I was traveling the past few weeks, so I didn’t have a chance to write a blog post celebrating Jerry Fielding’s centennial on June 17th.
Fielding was a unique voice, and I’m a huge fan. See my earlier post with clips of his rare television work.
I guess the rap against Jerry is that he didn’t really write tunes...he was more environmental and textural. Rather the opposite of a John Barry approach.
But I remember being at Nick Redman’s one time (Nick was the ultimate Fielding booster) and we were listening to Lawman, “Laura’s Room,” and Nick pointed out what a beautiful tune it had—and how absolutely wrong it was to criticize Fielding on this front:
Here’s a rare 1977 radio interview with the composer:
Fielding hated “Raindrops Are Fallin’ on My Head” from Butch Cassidy! It came out the same year as The Wild Bunch and he just hated the anachronism. I don’t know if he mentions it in this interview, but he criticized it in others.
When I was in college (mid-1990s) I wrote a musicological analysis of Fielding’s score to The Mechanic (1972). I’m afraid it was not a very good paper...although I remember making the observation that one of the important things the score did was carve out the social space of the hit man and his underworld:
I thought that was a good point. The musical analysis was beyond my capabilities except in the most superficial sense—but I did get a copy of the full orchestrations from Brigham Young University for reference.
(Want to see the BYU Fielding holdings? Here’s the finding aid.)
And I still have that copy today, sitting in the corner of my office! I’ve asked the publishers doing full scores today (Omni, Chris Siddall, Neumation) if they would consider this one, but they each said the market was too small—they would lose money. I understand that, but it’s disappointing.

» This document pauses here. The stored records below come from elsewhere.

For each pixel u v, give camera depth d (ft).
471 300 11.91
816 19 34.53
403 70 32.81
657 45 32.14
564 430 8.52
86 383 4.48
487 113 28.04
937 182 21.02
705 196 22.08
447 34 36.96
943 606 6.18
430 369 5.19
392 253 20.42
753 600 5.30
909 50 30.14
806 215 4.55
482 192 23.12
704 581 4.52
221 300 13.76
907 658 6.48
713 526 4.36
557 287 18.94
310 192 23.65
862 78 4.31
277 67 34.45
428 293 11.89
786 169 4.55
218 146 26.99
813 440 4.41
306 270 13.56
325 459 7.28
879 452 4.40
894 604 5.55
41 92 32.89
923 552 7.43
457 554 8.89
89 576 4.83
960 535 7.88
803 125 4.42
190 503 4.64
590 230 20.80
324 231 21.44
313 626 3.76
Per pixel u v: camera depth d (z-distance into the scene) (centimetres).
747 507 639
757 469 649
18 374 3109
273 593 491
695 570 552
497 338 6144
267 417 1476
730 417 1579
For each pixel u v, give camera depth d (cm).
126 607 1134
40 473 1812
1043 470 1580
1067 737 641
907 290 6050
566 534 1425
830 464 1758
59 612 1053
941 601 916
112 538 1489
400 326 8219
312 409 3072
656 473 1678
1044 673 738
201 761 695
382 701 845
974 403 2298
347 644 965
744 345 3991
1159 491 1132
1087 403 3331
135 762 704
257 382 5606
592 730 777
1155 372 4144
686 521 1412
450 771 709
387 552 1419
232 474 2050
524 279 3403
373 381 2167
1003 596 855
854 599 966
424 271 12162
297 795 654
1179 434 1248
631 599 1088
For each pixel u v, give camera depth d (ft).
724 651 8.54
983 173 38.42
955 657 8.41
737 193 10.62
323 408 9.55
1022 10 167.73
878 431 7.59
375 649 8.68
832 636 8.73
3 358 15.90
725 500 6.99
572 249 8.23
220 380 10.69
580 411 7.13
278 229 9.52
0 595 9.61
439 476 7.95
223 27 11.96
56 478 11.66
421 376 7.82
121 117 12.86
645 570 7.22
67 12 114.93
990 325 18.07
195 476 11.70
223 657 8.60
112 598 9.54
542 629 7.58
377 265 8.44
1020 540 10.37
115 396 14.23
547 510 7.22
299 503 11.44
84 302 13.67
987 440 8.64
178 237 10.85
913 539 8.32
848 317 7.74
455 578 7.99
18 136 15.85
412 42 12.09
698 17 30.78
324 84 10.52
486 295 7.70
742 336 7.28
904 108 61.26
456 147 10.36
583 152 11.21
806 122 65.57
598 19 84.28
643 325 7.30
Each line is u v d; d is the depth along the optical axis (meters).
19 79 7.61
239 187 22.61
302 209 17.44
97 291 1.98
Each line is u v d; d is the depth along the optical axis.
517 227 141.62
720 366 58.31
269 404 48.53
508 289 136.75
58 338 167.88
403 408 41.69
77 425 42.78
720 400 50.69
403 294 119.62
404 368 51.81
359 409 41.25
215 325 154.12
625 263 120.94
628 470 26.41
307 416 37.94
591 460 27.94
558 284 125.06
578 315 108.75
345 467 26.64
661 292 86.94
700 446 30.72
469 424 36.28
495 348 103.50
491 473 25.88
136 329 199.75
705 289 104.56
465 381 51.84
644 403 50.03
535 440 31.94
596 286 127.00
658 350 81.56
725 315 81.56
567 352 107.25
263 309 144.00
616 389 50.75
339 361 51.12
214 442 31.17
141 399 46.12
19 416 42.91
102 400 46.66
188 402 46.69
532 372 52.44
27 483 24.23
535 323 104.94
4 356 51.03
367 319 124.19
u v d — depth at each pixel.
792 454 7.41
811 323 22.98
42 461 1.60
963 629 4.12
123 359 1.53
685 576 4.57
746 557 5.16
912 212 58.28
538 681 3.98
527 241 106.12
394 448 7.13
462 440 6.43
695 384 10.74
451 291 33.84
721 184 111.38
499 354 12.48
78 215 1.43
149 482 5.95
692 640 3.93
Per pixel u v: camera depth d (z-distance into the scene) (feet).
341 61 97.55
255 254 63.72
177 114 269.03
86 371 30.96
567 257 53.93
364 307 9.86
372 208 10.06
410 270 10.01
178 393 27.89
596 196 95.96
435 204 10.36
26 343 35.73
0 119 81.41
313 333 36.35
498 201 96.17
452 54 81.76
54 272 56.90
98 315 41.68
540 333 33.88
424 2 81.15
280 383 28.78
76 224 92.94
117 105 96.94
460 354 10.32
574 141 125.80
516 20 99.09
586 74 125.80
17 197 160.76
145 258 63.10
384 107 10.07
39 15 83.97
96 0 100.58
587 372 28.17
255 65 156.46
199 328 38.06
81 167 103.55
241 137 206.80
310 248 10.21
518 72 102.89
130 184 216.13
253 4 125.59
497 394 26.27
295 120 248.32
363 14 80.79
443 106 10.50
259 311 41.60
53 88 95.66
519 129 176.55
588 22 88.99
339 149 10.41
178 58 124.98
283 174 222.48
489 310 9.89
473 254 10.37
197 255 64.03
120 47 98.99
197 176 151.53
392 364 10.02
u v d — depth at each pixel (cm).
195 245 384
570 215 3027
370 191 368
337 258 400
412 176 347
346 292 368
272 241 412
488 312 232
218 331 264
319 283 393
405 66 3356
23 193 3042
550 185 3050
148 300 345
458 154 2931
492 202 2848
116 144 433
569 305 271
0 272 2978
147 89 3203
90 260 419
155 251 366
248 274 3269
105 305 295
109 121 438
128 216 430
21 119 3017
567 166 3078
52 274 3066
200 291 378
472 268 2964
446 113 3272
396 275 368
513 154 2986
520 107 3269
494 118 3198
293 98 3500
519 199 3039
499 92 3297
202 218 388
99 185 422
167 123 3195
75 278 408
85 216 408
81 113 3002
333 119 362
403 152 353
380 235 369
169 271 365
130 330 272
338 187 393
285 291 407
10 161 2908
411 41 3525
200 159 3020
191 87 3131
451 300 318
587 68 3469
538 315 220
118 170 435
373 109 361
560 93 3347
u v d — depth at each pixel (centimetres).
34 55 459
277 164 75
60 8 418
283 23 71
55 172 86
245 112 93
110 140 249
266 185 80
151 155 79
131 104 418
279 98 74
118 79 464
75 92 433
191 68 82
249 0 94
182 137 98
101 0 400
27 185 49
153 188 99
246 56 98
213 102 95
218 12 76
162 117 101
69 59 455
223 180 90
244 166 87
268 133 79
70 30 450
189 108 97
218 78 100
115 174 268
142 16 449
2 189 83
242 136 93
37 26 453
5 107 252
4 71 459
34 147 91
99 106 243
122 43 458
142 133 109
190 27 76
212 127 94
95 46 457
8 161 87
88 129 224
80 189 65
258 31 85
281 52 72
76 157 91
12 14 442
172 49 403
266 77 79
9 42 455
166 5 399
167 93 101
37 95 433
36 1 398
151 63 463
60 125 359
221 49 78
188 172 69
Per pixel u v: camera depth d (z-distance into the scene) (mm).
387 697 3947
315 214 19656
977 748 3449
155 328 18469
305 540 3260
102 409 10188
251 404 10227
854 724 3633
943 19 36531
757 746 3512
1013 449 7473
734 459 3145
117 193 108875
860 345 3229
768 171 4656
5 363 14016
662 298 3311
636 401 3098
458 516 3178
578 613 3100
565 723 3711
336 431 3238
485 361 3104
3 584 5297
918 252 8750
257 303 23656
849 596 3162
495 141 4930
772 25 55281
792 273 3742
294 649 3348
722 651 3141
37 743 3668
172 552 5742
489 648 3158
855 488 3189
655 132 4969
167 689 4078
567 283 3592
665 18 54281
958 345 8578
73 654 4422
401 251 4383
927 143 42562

I’ve had this score for years and from time to time I enjoy following along, but between orchestrator Greig McRitchie’s penmanship, the quality of the xerox, the transposed instruments, and a lot of “come sopras” it can be hard for an amateur like me to follow. (“Come sopra,” meaning “as before,” is when the score simply says, “Copy 3M2 bar 37,” for example. Fielding had a lot of that, because he would spend so much time on intricate passages for the key sequences, he would need to make up for it by doing other cues very quickly.)
So if I ever sell a script for a million bucks, I promise: I will bankroll a book of The Mechanic. It’s an amazing piece of work.
Farewell to Jerry Fielding—one of the greats. Truly, a unique voice, and a defining sound of 1970s cinema.